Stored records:
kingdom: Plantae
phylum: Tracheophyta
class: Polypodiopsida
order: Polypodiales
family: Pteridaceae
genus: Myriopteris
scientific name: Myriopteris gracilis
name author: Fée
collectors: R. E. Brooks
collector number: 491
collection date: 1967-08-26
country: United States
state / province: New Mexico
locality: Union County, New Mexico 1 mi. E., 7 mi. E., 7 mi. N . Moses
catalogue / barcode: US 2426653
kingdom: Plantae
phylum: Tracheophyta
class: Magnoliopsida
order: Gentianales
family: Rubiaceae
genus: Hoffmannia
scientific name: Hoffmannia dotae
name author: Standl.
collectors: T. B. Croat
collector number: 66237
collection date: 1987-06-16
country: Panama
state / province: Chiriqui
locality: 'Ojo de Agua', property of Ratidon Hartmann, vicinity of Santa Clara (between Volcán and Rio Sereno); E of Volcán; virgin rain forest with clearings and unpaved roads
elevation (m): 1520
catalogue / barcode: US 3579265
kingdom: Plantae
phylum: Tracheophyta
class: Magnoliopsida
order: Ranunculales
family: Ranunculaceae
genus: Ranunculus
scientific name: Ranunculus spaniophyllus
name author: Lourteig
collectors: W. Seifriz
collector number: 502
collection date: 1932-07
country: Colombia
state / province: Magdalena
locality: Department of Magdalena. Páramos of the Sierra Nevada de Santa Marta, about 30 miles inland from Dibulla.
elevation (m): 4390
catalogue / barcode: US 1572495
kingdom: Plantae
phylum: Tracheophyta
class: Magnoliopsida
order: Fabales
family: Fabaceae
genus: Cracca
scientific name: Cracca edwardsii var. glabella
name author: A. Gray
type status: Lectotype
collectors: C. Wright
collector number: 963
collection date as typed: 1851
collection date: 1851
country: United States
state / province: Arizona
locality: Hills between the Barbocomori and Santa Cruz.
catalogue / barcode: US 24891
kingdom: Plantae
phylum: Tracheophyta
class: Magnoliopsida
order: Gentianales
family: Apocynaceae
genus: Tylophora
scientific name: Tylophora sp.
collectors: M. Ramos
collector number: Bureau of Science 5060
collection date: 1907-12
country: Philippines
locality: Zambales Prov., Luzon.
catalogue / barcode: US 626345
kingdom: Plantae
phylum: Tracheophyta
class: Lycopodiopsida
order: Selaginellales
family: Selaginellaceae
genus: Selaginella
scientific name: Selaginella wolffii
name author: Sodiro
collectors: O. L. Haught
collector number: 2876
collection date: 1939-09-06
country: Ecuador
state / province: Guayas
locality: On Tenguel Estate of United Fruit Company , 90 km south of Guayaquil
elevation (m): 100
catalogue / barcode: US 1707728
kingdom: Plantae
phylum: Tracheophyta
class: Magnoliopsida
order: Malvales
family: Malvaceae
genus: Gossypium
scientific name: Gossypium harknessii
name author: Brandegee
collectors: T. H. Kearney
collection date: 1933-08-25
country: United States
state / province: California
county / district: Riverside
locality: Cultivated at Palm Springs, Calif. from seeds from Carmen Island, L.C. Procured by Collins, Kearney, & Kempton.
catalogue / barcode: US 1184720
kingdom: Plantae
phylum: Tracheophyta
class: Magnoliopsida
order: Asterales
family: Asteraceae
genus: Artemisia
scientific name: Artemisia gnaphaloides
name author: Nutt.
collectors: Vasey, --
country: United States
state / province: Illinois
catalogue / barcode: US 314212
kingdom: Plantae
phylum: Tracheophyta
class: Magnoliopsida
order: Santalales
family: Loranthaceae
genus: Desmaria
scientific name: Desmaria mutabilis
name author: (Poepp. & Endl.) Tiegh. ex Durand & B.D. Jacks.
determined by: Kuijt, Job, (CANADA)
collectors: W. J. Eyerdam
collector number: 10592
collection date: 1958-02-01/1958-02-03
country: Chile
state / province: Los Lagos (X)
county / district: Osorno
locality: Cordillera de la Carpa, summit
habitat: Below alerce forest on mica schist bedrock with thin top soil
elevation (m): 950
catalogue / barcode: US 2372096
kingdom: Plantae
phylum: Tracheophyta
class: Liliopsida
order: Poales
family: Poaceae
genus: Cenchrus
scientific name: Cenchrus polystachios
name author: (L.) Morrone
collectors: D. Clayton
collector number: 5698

_Work to be completed_: Copy out every line of the data above without changing anything.

_Solution to this task_:
kingdom: Plantae
phylum: Tracheophyta
class: Polypodiopsida
order: Polypodiales
family: Pteridaceae
genus: Myriopteris
scientific name: Myriopteris gracilis
name author: Fée
collectors: R. E. Brooks
collector number: 491
collection date: 1967-08-26
country: United States
state / province: New Mexico
locality: Union County, New Mexico 1 mi. E., 7 mi. E., 7 mi. N . Moses
catalogue / barcode: US 2426653
kingdom: Plantae
phylum: Tracheophyta
class: Magnoliopsida
order: Gentianales
family: Rubiaceae
genus: Hoffmannia
scientific name: Hoffmannia dotae
name author: Standl.
collectors: T. B. Croat
collector number: 66237
collection date: 1987-06-16
country: Panama
state / province: Chiriqui
locality: 'Ojo de Agua', property of Ratidon Hartmann, vicinity of Santa Clara (between Volcán and Rio Sereno); E of Volcán; virgin rain forest with clearings and unpaved roads
elevation (m): 1520
catalogue / barcode: US 3579265
kingdom: Plantae
phylum: Tracheophyta
class: Magnoliopsida
order: Ranunculales
family: Ranunculaceae
genus: Ranunculus
scientific name: Ranunculus spaniophyllus
name author: Lourteig
collectors: W. Seifriz
collector number: 502
collection date: 1932-07
country: Colombia
state / province: Magdalena
locality: Department of Magdalena. Páramos of the Sierra Nevada de Santa Marta, about 30 miles inland from Dibulla.
elevation (m): 4390
catalogue / barcode: US 1572495
kingdom: Plantae
phylum: Tracheophyta
class: Magnoliopsida
order: Fabales
family: Fabaceae
genus: Cracca
scientific name: Cracca edwardsii var. glabella
name author: A. Gray
type status: Lectotype
collectors: C. Wright
collector number: 963
collection date as typed: 1851
collection date: 1851
country: United States
state / province: Arizona
locality: Hills between the Barbocomori and Santa Cruz.
catalogue / barcode: US 24891
kingdom: Plantae
phylum: Tracheophyta
class: Magnoliopsida
order: Gentianales
family: Apocynaceae
genus: Tylophora
scientific name: Tylophora sp.
collectors: M. Ramos
collector number: Bureau of Science 5060
collection date: 1907-12
country: Philippines
locality: Zambales Prov., Luzon.
catalogue / barcode: US 626345
kingdom: Plantae
phylum: Tracheophyta
class: Lycopodiopsida
order: Selaginellales
family: Selaginellaceae
genus: Selaginella
scientific name: Selaginella wolffii
name author: Sodiro
collectors: O. L. Haught
collector number: 2876
collection date: 1939-09-06
country: Ecuador
state / province: Guayas
locality: On Tenguel Estate of United Fruit Company , 90 km south of Guayaquil
elevation (m): 100
catalogue / barcode: US 1707728
kingdom: Plantae
phylum: Tracheophyta
class: Magnoliopsida
order: Malvales
family: Malvaceae
genus: Gossypium
scientific name: Gossypium harknessii
name author: Brandegee
collectors: T. H. Kearney
collection date: 1933-08-25
country: United States
state / province: California
county / district: Riverside
locality: Cultivated at Palm Springs, Calif. from seeds from Carmen Island, L.C. Procured by Collins, Kearney, & Kempton.
catalogue / barcode: US 1184720
kingdom: Plantae
phylum: Tracheophyta
class: Magnoliopsida
order: Asterales
family: Asteraceae
genus: Artemisia
scientific name: Artemisia gnaphaloides
name author: Nutt.
collectors: Vasey, --
country: United States
state / province: Illinois
catalogue / barcode: US 314212
kingdom: Plantae
phylum: Tracheophyta
class: Magnoliopsida
order: Santalales
family: Loranthaceae
genus: Desmaria
scientific name: Desmaria mutabilis
name author: (Poepp. & Endl.) Tiegh. ex Durand & B.D. Jacks.
determined by: Kuijt, Job, (CANADA)
collectors: W. J. Eyerdam
collector number: 10592
collection date: 1958-02-01/1958-02-03
country: Chile
state / province: Los Lagos (X)
county / district: Osorno
locality: Cordillera de la Carpa, summit
habitat: Below alerce forest on mica schist bedrock with thin top soil
elevation (m): 950
catalogue / barcode: US 2372096
kingdom: Plantae
phylum: Tracheophyta
class: Liliopsida
order: Poales
family: Poaceae
genus: Cenchrus
scientific name: Cenchrus polystachios
name author: (L.) Morrone
collectors: D. Clayton
collector number: 5698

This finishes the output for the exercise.